Más tarde, en tiempos de Solón, la areté se fue transformando en sinónimo de apego a las leyes y a su consecuente cumplimiento. Y con los sofistas Protágoras y Gorgias, quienes se autodefinían como “maestros de la virtud”, la areté fue progresivamente abandonando los escenarios propios del honor en el combate por el Ethos para aproximarse al ideal de la “buena ciudadanía”, como expresión de convivencia y negociación en una Polis que ya había comenzado por presentar los signos de una inminente crisis orgánica. Con Aristóteles, en cambio, consiste la areté en un estado del alma distinto a las pasiones y las facultades, que sólo se puede alcanzar por medio del Ethos, dado que se trata de una actividad práctica, es decir, propia de las costumbres. A partir de entonces, y sin hacer mayor mención de las llamadas “virtudes cristianas” -como lo son la humildad, la caridad, la castidad, la gratitud, la paciencia, la diligencia, entre otras-, derivadas de la creciente hegemonía de la teología filosofante, la areté se fue progresivamente perfilando hacia un significado más técnico-individual y menos ético-político, cabe decir, se fue transformando en sinónimo del emprendimiento excelente, del dominio “virtuoso” de un individuo sobre un determinado instrumento o en la pericia y maestría del buen artista o del buen artesano. Hasta Maquiavelo, quien vuelve a recuperar el espesor ontológico originario del término clásico y su necesaria confrontación con la fortuna, comprendida como el ciego e inevitable destino (Schiksal). La virtù en Maquiavelo es, de hecho, la libre voluntad como expresión del Ethos republicano.

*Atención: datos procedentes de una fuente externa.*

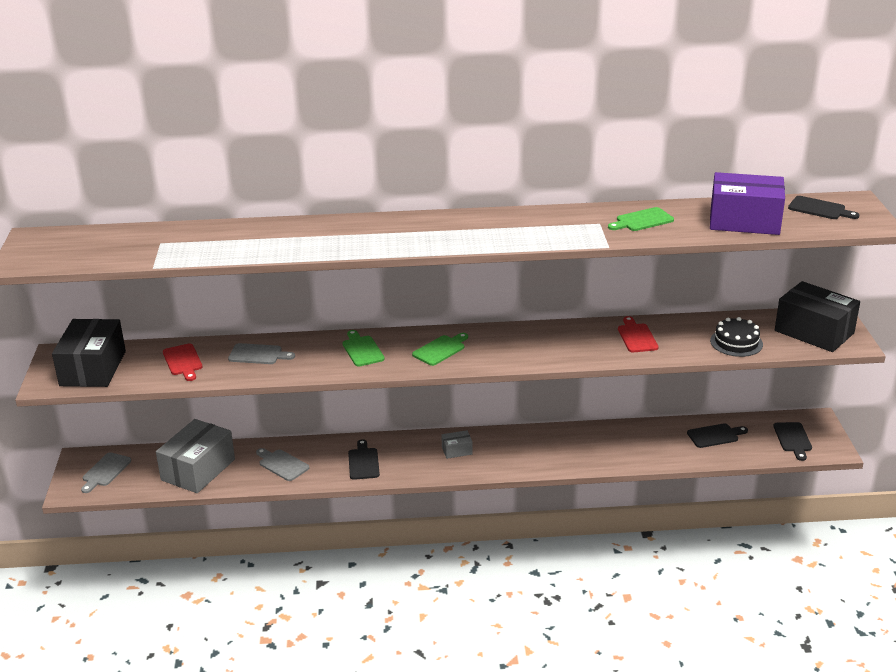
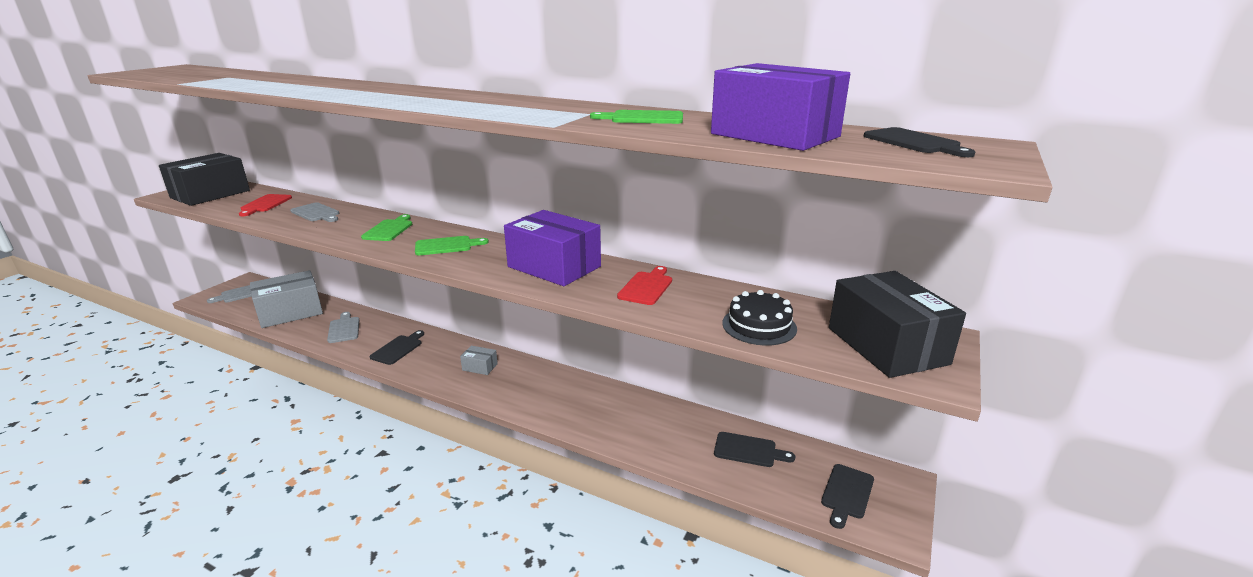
camera: 30 degrees right, 5 degrees down
(552, 341) = (554, 267): none -> purple box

En todo caso, y más allá de la serie de las figuras que van formando el recorrido crítico e histórico de la areté, quizá lo más importante sea el hecho de que ya en Platón, y específicamente en el dialogo Menón, ante la pregunta de si será posible enseñar la areté, su Maestro, Sócrates, exhorta a su interlocutor de turno a definir lo que ésta sea. El enredo de Menón es inmenso. Sus argumentaciones acerca de lo que -en su opinión- es la areté van cayendo uno tras otro, como un castillo de naipes. Con su habitual inteligencia dialéctica, Sócrates conduce la discusión acerca de un valor que se da por supuesto, por sentado, hasta su revisión pormenorizada. Si se conoce algo -en este caso, la areté-, no parece necesario insistir en su búsqueda. Pero si se trata de algo que no se sabe, no se puede preguntar, porque se desconoce lo que se investiga y no se le puede reconocer. En realidad, Platón está poniendo en entredicho el modelo instrumentalista del conocimiento. Por eso mismo, los “maestros de virtud” le resultan lo más parecido a una estafa. No es posible saber lo que no se reconstruye. Y toda reconstrucción implica una reelaboración, un re-conocimiento del proceso mediante el cual se ha producido. Es, si se quiere, Teseo re-hilando el carrete de Ariadne para salir victorioso del laberinto. Como afirma Platón, para conocer sólo es necesario re-cordar. Por eso mismo, solo se puede saber qué es la areté cuando se confirma que ella es -ni más ni menos- que el saber mismo. No se trata del conocimiento, como se ha afirmado repetidas veces, sino del saber. De la areté, pues, solo se puede hablar -y se puede saber lo que ella es- cuando el espíritu de un pueblo la ha hecho, porque él es su demiurgo, aquel que hace posible que sus diversas figuras, por más antiguas que puedan ser, re-vivan su historia en el aquí y ahora. Tomar conciencia de lo que ella sea implica re-hacerla, re-construirla, re-cordar-la. No basta la instrumentalización para poder saber. Las formas vaciadas de todo contenido son la mejor caracterización de la sociedad del fracaso, de la ruina del Ethos, del camino a la barbarie. Ni basta con predicar acerca de las virtudes ciudadanas para ser un ciudadano virtuoso. El saber implica virtud y la virtud implica saber. Los sofistas del presente son esos “maestros” de “virtud” que fomentan el aterrador culto por lo privado, la debilidad del pensamiento y la cada vez mayor pobreza del espíritu, tan grata y beneficiosa para los tiranos.